**Text extract**
____

I don’t know if Mary and Max is sweetly bleak or bleakly sweet, but it’s certainly a surprising combination of those two. The feature debut from Adam Elliot, who won an Oscar with his short film Harvie Krumpet, Mary and Max is a strange, dark and unsentimental claymation movie that follows the unlikely pen pal friendship between a young Australian girl and an older, obese and troubled New Yorker.
Elliot doesn’t flinch from his character’s problems, issues, insecurities and small ugly spots, but he also never judges them. The film is darkly comic and brutally honest about life and the ways we don’t deal with it. Mary is a sweet, nerdy girl with a birthmark on her forehead that the narrator calls ‘poo colored’ and whose parents are at best absent (her father) and at worst drunk (her mother). An outcast and alone, she has no friends at all and no one to answer her strange questions about life. She finds a New York City phone book and chooses a random person, writing to them and asking if babies are made in the US the same way they are made in Australia (Mary believes they’re found at the bottoms of mugs of beer).

____

**Required tasks**
a) Print the passage of the Mary and Max review between "I don’t know" and "troubled New Yorker.", inclusive.
b) Answer these questions using the Mary and Max review:
(i) For which short film did Adam Elliot win an Oscar?
(ii) Where does Mary find the person she writes to?
(iii) What color does the narrator say Mary's birthmark is?
c) Decide whether each statement agrees with the Mary and Max review, answering yes or no and quoting the words that settle it:
(i) Mary and Max is a claymation movie.
(ii) Mary's mother is the parent described as absent.
(iii) Elliot judges his characters for their problems.

**Information shown**
____

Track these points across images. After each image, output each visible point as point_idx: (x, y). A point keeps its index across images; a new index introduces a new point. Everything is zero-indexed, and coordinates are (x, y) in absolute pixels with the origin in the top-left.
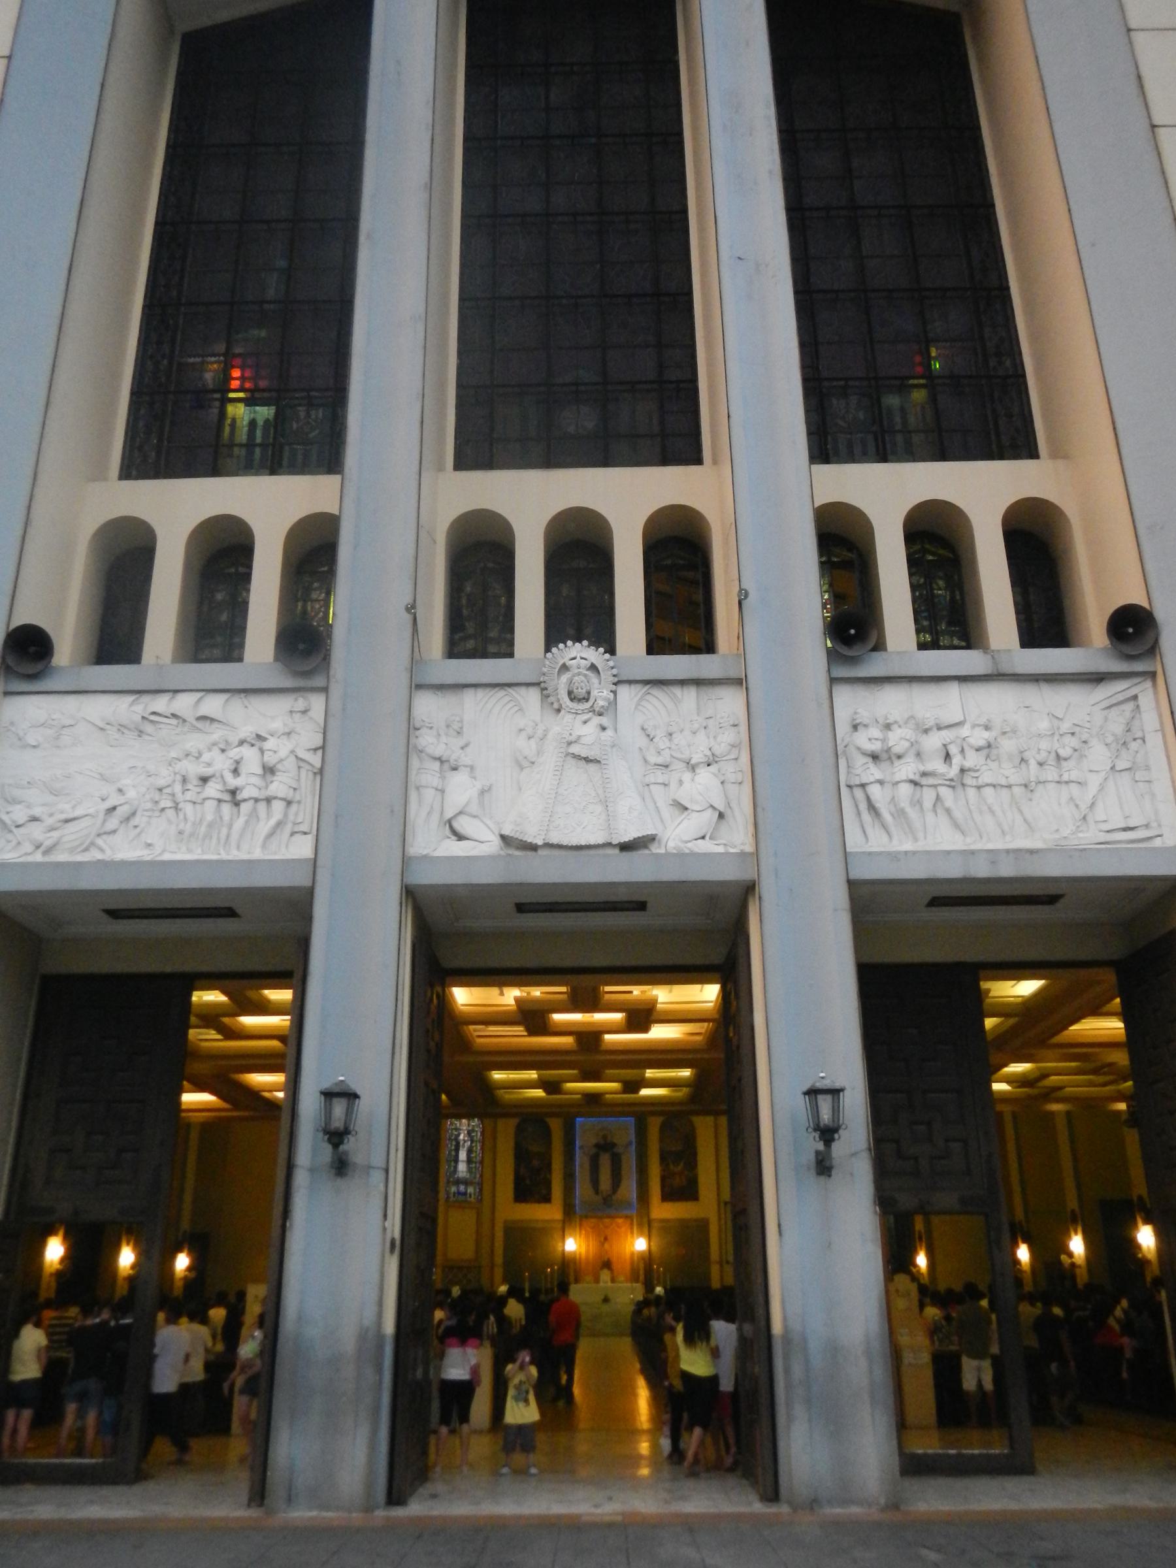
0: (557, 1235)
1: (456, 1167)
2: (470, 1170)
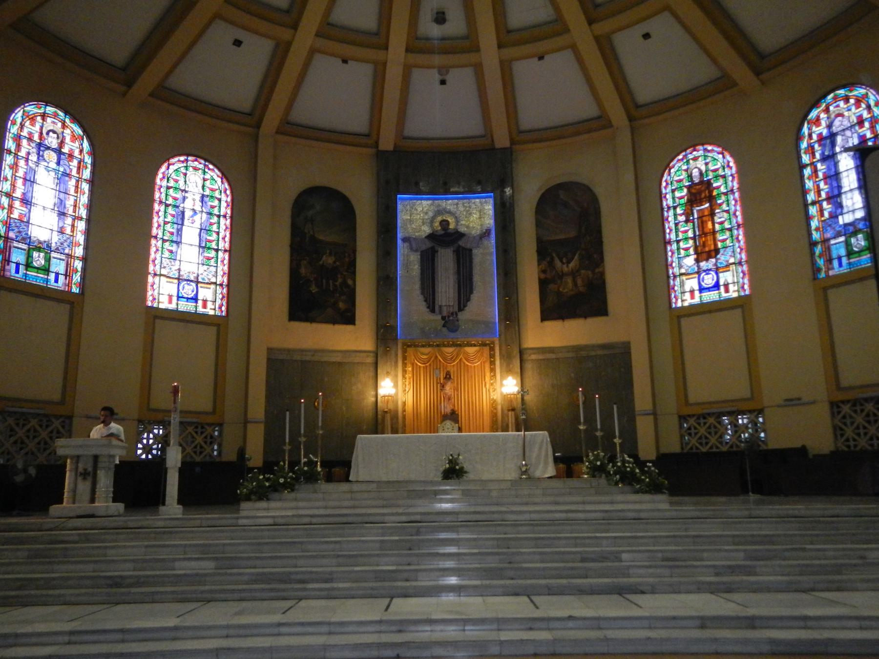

____

**Exercise responses**
a)
I don’t know if Mary and Max is sweetly bleak or bleakly sweet, but it’s certainly a surprising combination of those two. The feature debut from Adam Elliot, who won an Oscar with his short film Harvie Krumpet, Mary and Max is a strange, dark and unsentimental claymation movie that follows the unlikely pen pal friendship between a young Australian girl and an older, obese and troubled New Yorker.

b)
(i) Harvie Krumpet
(ii) In a New York City phone book
(iii) 'Poo colored'

c)
(i) Yes: "a strange, dark and unsentimental claymation movie"
(ii) No: "at best absent (her father) and at worst drunk (her mother)"
(iii) No: "but he also never judges them"